The Central Bank of Nigeria is considering the recapitalisation and restructuring of Development Finance Institutions as part of efforts to address a widening financing gap affecting micro, small, and medium-sized enterprises.

The Deputy Governor for Economic Policy at the apex bank, Muhammad Abdullahi, disclosed this during a panel session at the launch of the Nigeria Development Update by the World Bank in Abuja.

He revealed that a recent review conducted by the CBN showed that existing Development Finance Institutions lack the scale required to meet the credit demands of businesses.

“We conducted a review last year of the development finance space.
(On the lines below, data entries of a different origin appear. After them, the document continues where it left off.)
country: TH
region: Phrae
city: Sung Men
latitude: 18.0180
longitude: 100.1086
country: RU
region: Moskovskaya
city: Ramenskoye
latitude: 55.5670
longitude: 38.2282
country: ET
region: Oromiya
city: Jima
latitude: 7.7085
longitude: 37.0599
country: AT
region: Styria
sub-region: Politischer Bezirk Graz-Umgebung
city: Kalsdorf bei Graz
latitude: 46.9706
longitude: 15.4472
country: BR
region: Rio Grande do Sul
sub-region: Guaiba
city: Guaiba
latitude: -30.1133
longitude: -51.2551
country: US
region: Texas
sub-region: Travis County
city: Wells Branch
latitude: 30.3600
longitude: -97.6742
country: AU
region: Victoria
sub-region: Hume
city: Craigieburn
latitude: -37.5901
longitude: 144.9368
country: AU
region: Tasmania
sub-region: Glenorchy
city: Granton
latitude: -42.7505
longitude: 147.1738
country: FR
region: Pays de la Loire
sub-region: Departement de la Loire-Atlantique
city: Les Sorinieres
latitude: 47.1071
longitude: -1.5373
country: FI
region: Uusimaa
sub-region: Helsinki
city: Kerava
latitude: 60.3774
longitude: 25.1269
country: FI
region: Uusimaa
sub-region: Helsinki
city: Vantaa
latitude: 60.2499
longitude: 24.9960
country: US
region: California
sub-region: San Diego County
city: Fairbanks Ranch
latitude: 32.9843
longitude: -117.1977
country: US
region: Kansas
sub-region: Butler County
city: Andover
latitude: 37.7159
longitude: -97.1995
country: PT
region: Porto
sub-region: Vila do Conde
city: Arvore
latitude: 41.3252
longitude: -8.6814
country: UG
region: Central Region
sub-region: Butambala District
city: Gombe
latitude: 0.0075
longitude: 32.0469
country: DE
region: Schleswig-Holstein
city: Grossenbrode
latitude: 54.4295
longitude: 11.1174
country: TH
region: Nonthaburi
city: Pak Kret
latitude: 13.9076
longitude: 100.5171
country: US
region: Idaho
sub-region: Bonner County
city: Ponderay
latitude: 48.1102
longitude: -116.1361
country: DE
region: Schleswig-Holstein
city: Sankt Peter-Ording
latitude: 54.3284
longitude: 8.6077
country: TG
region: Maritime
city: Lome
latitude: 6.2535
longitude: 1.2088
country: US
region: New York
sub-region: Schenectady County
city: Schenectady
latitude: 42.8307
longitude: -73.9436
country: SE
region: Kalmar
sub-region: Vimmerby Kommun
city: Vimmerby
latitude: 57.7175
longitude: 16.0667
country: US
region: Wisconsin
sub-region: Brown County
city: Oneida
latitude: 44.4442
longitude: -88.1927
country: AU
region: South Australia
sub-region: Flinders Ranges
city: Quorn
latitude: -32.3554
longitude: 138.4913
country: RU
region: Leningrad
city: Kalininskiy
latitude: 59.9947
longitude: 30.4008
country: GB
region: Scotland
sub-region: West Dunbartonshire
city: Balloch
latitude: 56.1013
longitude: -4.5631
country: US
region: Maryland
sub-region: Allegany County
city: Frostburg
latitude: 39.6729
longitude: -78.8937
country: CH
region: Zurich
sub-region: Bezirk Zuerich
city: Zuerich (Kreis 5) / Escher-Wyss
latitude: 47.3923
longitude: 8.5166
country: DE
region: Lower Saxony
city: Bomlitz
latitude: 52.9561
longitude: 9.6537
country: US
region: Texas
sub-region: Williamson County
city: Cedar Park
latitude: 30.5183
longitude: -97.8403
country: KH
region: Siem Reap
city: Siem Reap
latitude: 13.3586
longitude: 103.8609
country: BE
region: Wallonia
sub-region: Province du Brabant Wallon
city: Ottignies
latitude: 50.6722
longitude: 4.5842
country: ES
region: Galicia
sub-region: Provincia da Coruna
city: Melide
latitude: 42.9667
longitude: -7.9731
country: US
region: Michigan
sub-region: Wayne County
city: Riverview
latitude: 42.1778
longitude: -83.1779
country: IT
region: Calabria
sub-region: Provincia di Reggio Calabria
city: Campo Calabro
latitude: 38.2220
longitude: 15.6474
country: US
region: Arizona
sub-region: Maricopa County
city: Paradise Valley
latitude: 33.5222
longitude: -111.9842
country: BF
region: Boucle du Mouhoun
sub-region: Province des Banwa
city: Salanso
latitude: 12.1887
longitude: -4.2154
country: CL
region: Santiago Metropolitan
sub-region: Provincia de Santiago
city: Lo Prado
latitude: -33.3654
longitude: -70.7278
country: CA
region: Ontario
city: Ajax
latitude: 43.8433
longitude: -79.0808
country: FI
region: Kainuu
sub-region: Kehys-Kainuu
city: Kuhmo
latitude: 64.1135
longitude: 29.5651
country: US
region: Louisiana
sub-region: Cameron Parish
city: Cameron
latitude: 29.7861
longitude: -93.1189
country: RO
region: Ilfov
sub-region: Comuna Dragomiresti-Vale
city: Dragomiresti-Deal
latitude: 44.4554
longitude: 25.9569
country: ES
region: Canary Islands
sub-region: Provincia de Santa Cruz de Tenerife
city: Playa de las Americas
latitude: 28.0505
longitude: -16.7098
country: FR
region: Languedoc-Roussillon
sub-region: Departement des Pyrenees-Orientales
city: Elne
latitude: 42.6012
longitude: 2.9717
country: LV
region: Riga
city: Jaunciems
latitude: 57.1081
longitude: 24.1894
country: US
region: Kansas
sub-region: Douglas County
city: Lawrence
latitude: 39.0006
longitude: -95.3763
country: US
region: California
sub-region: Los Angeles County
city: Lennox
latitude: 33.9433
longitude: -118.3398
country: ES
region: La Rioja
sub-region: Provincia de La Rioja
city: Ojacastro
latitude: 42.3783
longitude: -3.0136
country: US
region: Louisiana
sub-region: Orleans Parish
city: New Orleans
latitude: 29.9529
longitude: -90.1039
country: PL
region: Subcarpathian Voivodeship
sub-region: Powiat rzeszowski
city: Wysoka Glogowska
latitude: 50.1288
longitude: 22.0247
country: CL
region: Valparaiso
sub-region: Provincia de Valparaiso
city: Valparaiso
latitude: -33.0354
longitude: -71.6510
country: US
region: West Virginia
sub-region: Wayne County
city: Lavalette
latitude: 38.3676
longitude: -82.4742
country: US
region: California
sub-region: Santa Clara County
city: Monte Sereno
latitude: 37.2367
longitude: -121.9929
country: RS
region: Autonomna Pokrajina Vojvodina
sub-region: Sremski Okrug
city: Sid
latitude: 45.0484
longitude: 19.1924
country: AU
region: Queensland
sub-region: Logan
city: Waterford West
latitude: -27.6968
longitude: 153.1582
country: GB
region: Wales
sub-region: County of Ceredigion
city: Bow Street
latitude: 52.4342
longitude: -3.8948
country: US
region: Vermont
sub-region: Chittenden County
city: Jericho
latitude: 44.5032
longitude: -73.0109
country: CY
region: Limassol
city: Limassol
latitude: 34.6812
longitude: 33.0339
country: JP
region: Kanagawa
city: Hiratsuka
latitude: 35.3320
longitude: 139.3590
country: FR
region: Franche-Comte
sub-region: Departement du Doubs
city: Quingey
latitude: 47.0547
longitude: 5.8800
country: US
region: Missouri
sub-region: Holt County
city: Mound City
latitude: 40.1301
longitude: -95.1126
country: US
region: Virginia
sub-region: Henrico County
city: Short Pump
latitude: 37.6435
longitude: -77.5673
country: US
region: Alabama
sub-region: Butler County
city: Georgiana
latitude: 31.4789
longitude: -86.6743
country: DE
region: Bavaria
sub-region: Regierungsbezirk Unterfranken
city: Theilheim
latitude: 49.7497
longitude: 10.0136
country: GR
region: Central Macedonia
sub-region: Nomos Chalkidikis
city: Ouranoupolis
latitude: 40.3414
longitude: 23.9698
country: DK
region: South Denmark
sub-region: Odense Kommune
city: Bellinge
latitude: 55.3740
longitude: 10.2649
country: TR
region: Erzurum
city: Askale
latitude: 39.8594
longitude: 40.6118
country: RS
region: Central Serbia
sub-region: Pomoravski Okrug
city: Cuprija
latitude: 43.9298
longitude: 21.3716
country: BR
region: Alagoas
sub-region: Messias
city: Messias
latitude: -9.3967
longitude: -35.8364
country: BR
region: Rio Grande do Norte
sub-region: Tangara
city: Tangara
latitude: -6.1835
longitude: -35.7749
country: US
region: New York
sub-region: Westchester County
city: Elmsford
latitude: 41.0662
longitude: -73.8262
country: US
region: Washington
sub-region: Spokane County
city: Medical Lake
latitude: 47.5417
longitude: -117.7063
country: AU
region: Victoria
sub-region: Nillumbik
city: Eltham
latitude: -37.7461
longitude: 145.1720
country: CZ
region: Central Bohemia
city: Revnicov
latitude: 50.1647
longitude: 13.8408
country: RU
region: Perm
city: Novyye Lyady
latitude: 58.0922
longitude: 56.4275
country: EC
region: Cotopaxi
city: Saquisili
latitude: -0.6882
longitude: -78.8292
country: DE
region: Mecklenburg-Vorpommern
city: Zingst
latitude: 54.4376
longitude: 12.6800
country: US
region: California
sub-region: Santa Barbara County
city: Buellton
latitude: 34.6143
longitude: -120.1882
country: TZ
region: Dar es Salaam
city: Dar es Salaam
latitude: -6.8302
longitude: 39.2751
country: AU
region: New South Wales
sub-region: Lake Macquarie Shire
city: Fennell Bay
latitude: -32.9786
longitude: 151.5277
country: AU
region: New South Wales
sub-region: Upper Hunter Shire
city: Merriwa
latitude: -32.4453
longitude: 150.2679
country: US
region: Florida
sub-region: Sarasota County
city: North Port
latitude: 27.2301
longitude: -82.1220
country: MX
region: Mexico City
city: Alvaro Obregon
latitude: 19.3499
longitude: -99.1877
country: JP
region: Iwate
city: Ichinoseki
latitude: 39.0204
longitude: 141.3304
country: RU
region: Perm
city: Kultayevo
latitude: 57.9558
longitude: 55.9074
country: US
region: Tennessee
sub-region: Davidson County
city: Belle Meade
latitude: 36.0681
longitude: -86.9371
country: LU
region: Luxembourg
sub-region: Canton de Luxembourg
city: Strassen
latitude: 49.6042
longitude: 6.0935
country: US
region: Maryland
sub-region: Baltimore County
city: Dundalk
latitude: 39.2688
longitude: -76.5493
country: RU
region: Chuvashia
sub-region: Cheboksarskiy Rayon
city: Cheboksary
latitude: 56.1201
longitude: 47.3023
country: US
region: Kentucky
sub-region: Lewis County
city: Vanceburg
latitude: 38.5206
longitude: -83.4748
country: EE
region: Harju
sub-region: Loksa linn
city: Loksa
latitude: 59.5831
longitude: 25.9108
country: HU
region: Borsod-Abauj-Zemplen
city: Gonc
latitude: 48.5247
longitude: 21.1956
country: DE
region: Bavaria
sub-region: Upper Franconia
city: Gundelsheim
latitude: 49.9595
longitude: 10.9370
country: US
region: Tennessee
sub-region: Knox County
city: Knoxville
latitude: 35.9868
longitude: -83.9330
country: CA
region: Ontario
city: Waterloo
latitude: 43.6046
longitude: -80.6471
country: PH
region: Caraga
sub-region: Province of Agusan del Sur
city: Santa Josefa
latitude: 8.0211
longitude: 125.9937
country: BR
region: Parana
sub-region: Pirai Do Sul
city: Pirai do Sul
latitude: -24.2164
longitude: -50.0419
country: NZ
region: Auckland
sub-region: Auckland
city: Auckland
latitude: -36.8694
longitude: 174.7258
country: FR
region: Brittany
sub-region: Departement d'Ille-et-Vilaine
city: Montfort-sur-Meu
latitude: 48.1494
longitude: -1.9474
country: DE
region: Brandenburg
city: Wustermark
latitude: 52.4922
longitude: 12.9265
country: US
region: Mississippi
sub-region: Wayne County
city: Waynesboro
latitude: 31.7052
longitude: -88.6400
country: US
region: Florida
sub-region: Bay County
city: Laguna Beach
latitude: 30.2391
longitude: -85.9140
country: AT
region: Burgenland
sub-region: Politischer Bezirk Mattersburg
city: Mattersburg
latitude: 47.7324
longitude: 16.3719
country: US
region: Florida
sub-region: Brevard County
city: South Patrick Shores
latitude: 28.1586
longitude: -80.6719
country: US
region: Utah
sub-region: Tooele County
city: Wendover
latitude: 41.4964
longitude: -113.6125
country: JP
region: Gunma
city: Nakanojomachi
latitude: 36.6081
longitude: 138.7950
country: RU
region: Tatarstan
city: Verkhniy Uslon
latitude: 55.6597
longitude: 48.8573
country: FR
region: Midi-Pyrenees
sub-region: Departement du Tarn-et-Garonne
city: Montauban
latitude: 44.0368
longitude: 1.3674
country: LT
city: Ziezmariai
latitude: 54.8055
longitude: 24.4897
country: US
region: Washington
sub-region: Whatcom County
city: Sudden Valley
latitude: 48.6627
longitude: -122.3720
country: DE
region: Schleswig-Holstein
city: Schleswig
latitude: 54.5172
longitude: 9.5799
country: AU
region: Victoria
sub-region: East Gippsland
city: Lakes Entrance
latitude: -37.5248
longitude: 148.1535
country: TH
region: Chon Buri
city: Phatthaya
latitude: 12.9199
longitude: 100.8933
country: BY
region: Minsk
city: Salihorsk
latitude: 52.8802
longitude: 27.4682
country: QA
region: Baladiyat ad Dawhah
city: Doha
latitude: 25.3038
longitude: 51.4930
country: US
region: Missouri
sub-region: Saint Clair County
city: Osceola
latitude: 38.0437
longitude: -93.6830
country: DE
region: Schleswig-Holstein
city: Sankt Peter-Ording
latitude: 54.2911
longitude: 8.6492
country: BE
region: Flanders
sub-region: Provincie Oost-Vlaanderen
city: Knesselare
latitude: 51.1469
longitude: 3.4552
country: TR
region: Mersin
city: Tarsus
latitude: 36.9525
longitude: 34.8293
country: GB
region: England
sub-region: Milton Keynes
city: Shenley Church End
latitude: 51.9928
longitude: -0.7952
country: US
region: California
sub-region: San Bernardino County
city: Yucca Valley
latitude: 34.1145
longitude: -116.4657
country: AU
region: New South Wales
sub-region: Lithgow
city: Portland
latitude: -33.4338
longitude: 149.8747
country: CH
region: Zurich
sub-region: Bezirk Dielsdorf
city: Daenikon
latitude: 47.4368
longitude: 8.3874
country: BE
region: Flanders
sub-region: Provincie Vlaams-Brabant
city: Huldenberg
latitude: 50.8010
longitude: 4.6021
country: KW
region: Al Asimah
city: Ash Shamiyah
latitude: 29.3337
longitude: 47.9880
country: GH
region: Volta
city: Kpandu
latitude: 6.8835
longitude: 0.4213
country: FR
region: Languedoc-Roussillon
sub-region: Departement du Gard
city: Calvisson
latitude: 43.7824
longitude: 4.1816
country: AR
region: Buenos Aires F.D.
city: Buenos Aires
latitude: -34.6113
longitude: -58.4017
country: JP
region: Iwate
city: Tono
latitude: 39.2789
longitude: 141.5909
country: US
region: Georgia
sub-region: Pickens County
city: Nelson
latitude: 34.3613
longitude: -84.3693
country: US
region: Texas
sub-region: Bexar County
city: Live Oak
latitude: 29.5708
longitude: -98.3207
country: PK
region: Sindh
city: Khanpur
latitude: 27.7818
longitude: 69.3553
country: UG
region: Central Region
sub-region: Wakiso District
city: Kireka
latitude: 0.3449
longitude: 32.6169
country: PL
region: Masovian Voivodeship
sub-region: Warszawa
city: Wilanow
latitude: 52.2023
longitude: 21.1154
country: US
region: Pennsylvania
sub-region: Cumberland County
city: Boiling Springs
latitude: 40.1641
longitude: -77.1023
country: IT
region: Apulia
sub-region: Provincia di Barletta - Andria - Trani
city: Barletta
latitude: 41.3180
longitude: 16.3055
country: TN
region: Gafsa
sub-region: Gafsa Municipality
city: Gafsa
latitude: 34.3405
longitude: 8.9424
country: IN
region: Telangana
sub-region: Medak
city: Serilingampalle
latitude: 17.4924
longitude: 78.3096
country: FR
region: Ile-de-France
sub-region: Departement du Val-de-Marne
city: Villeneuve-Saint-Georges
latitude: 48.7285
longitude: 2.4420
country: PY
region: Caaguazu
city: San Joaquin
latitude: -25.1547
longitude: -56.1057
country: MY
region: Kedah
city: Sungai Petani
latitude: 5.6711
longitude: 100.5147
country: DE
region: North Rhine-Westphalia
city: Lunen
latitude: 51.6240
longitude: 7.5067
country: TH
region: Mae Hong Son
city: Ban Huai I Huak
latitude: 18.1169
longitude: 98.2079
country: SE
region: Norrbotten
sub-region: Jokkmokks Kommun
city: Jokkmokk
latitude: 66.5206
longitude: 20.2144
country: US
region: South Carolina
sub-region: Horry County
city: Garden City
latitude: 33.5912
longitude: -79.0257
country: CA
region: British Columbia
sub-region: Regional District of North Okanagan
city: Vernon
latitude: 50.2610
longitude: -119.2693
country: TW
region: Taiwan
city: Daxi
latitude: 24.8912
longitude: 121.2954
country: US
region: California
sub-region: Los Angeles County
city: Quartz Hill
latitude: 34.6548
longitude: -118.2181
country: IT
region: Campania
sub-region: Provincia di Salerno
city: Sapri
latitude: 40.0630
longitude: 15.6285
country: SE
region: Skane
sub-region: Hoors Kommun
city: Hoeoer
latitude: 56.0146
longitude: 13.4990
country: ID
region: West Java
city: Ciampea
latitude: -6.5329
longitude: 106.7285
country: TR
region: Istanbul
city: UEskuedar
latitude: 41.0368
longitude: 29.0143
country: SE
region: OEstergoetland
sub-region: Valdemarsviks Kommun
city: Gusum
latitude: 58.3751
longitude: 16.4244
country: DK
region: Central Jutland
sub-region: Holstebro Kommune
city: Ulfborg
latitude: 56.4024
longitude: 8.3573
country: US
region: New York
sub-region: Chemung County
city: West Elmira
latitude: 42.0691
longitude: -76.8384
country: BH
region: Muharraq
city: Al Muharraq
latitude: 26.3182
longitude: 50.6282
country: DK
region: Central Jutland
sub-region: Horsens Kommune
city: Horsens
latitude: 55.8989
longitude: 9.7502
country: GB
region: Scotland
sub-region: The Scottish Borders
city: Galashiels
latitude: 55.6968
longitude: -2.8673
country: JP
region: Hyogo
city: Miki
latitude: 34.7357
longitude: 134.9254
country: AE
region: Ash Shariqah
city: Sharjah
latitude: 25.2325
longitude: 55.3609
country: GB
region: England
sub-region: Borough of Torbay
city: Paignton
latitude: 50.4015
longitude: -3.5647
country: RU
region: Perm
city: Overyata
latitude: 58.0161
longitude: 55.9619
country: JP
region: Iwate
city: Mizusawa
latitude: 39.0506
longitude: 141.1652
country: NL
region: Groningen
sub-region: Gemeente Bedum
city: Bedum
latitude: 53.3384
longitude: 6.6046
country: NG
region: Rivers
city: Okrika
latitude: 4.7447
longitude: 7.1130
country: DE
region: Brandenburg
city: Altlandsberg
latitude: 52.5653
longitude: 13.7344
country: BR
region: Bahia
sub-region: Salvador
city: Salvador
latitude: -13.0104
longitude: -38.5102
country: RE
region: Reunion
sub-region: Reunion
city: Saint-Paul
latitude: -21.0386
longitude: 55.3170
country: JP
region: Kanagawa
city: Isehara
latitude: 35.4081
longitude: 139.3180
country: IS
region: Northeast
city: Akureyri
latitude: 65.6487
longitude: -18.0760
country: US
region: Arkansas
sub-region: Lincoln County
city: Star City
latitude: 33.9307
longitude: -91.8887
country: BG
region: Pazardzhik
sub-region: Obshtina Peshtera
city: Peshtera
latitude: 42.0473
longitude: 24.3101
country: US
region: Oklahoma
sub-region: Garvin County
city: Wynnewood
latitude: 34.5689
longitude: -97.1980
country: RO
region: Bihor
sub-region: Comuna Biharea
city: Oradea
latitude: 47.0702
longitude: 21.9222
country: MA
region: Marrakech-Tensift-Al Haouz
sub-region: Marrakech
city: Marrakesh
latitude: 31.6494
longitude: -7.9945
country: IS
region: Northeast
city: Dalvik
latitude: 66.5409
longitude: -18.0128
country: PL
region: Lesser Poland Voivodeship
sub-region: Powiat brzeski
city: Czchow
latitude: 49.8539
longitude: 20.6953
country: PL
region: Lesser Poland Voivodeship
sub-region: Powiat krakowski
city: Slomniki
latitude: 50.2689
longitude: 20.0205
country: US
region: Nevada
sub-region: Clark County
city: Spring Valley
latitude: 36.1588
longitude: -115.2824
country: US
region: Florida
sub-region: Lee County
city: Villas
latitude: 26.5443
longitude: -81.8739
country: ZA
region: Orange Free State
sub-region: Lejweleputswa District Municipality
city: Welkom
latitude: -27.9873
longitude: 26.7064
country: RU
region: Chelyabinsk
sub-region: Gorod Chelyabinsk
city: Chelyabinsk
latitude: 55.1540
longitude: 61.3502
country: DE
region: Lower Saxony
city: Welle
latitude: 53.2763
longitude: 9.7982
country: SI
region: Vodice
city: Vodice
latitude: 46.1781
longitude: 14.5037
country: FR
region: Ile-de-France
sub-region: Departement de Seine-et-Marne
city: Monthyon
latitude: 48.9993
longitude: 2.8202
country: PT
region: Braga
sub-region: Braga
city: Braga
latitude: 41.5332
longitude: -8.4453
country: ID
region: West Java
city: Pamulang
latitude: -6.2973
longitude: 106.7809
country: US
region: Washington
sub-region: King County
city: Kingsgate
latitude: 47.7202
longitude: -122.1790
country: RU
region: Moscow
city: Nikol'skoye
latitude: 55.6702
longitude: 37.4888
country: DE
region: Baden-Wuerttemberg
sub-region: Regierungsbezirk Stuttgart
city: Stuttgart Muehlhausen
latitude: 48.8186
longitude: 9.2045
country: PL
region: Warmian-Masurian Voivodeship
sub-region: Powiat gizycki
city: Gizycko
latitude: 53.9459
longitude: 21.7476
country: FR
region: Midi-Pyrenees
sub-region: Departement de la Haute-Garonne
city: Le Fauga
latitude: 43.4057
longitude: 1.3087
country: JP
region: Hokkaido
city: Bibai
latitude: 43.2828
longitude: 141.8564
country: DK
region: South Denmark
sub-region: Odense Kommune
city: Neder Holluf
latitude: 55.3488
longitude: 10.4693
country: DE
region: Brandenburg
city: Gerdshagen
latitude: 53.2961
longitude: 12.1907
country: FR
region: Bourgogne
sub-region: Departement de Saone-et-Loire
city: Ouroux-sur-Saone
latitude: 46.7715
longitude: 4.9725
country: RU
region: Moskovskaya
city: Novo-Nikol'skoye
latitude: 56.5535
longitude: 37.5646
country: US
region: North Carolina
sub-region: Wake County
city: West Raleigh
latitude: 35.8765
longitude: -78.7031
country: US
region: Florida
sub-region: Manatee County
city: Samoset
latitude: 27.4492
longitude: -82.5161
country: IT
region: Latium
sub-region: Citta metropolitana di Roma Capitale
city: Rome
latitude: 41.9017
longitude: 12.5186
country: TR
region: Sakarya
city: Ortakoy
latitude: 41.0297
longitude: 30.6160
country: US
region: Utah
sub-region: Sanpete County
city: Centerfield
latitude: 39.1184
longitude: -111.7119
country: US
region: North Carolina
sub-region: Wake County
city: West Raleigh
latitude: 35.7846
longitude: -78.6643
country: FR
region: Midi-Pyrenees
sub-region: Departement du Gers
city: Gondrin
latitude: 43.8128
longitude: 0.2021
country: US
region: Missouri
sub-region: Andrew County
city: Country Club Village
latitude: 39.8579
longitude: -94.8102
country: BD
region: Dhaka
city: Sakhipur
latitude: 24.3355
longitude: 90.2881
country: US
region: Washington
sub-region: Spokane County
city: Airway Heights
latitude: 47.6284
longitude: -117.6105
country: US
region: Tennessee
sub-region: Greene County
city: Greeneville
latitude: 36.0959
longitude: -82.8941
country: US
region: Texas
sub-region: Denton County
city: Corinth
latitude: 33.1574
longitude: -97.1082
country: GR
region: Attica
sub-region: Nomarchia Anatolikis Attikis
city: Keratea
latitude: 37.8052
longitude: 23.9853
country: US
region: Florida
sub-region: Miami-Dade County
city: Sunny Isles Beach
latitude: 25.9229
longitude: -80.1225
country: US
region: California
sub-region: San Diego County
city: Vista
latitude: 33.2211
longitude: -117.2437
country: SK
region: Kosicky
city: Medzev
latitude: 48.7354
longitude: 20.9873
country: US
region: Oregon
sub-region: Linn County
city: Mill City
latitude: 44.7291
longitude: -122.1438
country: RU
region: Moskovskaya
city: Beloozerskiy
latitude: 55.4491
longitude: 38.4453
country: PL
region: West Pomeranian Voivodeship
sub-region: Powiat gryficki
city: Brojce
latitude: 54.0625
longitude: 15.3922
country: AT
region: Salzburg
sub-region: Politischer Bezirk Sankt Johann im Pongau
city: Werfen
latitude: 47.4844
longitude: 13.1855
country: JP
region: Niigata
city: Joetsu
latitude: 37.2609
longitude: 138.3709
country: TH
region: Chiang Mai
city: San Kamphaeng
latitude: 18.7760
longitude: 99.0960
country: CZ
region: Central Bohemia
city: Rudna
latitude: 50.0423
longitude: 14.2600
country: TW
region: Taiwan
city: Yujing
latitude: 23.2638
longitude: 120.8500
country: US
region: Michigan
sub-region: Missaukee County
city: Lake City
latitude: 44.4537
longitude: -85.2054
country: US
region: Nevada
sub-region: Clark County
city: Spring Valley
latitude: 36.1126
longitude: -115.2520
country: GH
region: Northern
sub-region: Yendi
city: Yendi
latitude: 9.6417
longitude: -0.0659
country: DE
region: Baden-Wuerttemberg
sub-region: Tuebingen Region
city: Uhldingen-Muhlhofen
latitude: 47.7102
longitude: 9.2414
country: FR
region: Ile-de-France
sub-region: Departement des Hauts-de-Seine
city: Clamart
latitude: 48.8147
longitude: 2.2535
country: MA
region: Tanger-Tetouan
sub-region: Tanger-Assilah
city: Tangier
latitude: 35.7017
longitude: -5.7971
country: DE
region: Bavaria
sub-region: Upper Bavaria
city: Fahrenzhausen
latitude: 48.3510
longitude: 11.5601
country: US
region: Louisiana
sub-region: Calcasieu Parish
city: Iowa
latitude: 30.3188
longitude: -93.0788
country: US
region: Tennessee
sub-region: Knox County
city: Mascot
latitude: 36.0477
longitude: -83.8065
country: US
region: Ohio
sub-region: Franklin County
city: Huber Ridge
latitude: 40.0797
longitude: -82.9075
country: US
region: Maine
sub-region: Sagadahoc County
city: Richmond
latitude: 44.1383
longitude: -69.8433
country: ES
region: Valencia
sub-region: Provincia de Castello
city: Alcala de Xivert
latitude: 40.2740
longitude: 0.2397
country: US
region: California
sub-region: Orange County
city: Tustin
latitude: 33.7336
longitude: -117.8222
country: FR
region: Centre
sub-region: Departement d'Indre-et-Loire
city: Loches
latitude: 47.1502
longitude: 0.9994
Across all the DFIs in Nigeria, the total asset base is slightly above N8tn, whereas what is required in development finance for MSMEs is over N130tn,” he said.

Abdullahi noted that the significant gap between available funding and demand highlights the need for comprehensive reforms beyond capital injections.

Advertisement

“The only way to address this is not only through public sector capital injections into these institutions, but also by making them bankable and investable,” he said.

He added that the apex bank, in collaboration with the Ministry of Finance, is reviewing the structure of DFIs to enhance their operational efficiency and effectiveness.

“We are reviewing the entire sector to ensure that we can correct the incentives, improve risk appetite, and also strengthen capital levels,” he said.

According to him, the proposed reforms would introduce stronger market-driven principles into the operations of the institutions.

“We are looking at the structure to see how more market fundamentals can be incorporated, because the way it has been done in the past has not delivered the desired results,” he said.

Advertisement

Abdullahi stressed that improving access to finance for businesses remains a key structural challenge in Nigeria’s economy, particularly for MSMEs.

“Lending to the real sector has always been one of the structural challenges Nigeria’s economy faces in terms of ensuring that credit reaches businesses that require it,” he said.

He explained that ongoing banking sector recapitalisation efforts are expected to complement the reforms by boosting lending capacity across the financial system.

“With the N4.6tn raised by the banking sector, there are now more funds that must generate returns for investors. We therefore expect increased credit availability going forward,” he said.

However, he cautioned against a return to directed lending, emphasising the need for banks to maintain independence in credit decisions.

“What we want to strongly avoid is administratively directed credit. Banks cannot simply be instructed to lend to particular businesses; they must conduct their own risk assessments,” he said.

Advertisement

He expressed optimism that a combination of stronger banks and restructured Development Finance Institutions would unlock credit flows to the real sector.

“With the mix of commercial banks with stronger capital bases and DFIs undergoing structural reforms, we expect significantly more credit to flow to businesses,” Abdullahi said.

The CBN also noted that 33 banks have met the new minimum capital requirements under its recapitalisation programme, raising a combined N4.65tn to strengthen the financial system.

According to the bank, local investors accounted for 72.55 per cent of the funds raised, while international investors contributed 27.45 per cent, reflecting sustained confidence in Nigeria’s banking sector.

Abdullahi further highlighted resilience in business activity despite high borrowing costs, noting that the Purchasing Managers’ Index has remained above the 50-point threshold, indicating continued expansion.